In Science is found in the basis of observation, recognition of patterns, developing models of our understanding of the relationships, and finally extending or predicting some set of results based on these things. Why then, can it not be used to as a basis to explain the existence of a creator, unless it also incorporates the motive of the scientist? Without motive there is no inquisition, no exploration, and no advancement of knowledge in the direction of the motivation.

In  recent discussion with a distinguished scientist, I was told that God is a way to explain everything away conveniently, as if to suggest that we can never obtain an answer and to explain anything with the concept of God as a creator was a cop out, a poor (lack of intelligence) man’s way to explain what he does not understand.

It is reasonable to see where he came to that understanding when examining history. How many times did our parents tell us to do something and when asked “why?” we were told, “because I told you so.”  I remember that usually that was the answer given when a parent was annoyed with answering questions or felt a need to avoid the answer because it was a topic far to great for simple minds to comprehend. That does not, however, mean that we are not to know the answer, but that we are not to know the answer at this time, or simply that we should stop asking the questions and look around for the answer because it was staring us in the face.
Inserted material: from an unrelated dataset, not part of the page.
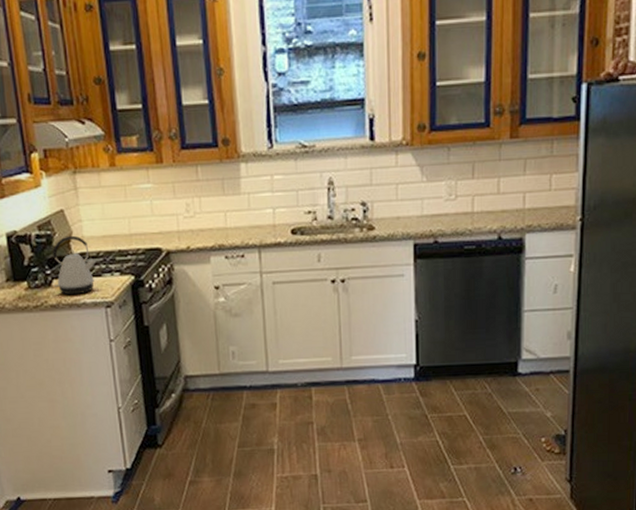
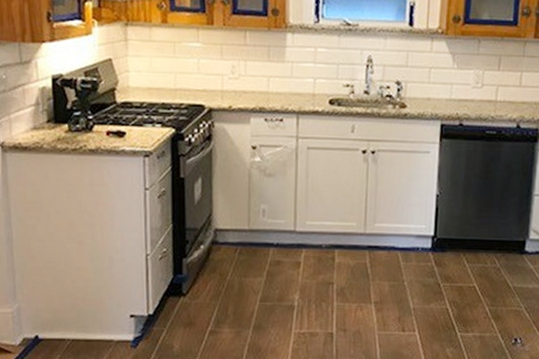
kettle: present [52,235,97,295] -> none [95,84,139,142]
So I ask again, “Why is it such as stretch to believe that there is an intelligent designer who created or began all that we observe?” The answers lie all around us and even in us. The answers are in and lie in the motivation of our hearts.  We must seek God if we are to find him.

To acknowledge that there is a creator that authored the world is to admit that we are not superior, but are created by someone who is superior, someone who has rules imposed on us. As a people who imagine beyond our boundaries, we do not ourselves want to be constrained by those boundaries, yet in reality no matter how much we would like to avoid them we are.  The universe is designed with laws that govern it’s operation and though we can play lawyer with one law against another, ultimately, we are constrained and bound by the created world we live in.

I’ve asked a lot of questions, revealed some of my reasoning and feelings as to why I believe in God and who I believe him to be.  I believe that God is love, that he created the world we live in and that his intelligence and power far exceed anything we can reasonably comprehend.  I believe that he gave us an ability to choose right from wrong and that he himself is the essence of all that is good.  It is our choices, bad choices (i.e. sin) that separate us from him.  I believe that he designed us each with a purpose and places great value on us, so much so that he continues to wait for us to restore our relationship with him.  He wants us to seek him first, repent, and live according to our purpose.  Yet, he provides our needs even in spite of our own unbelief, insults, and choices for a time.  Eventually he will relent and gives us control of our own destiny even without him if we so choose and this will result in our demise.

My God isn’t an artificial intelligence, he is THE intelligence and he acts with or without us as he chooses.  He alone is sovereign.  Oh, and by the way, he created time, so to say that he is a “Modern Day” god would be far to limiting.  He is the God for all generations, all people, and all times.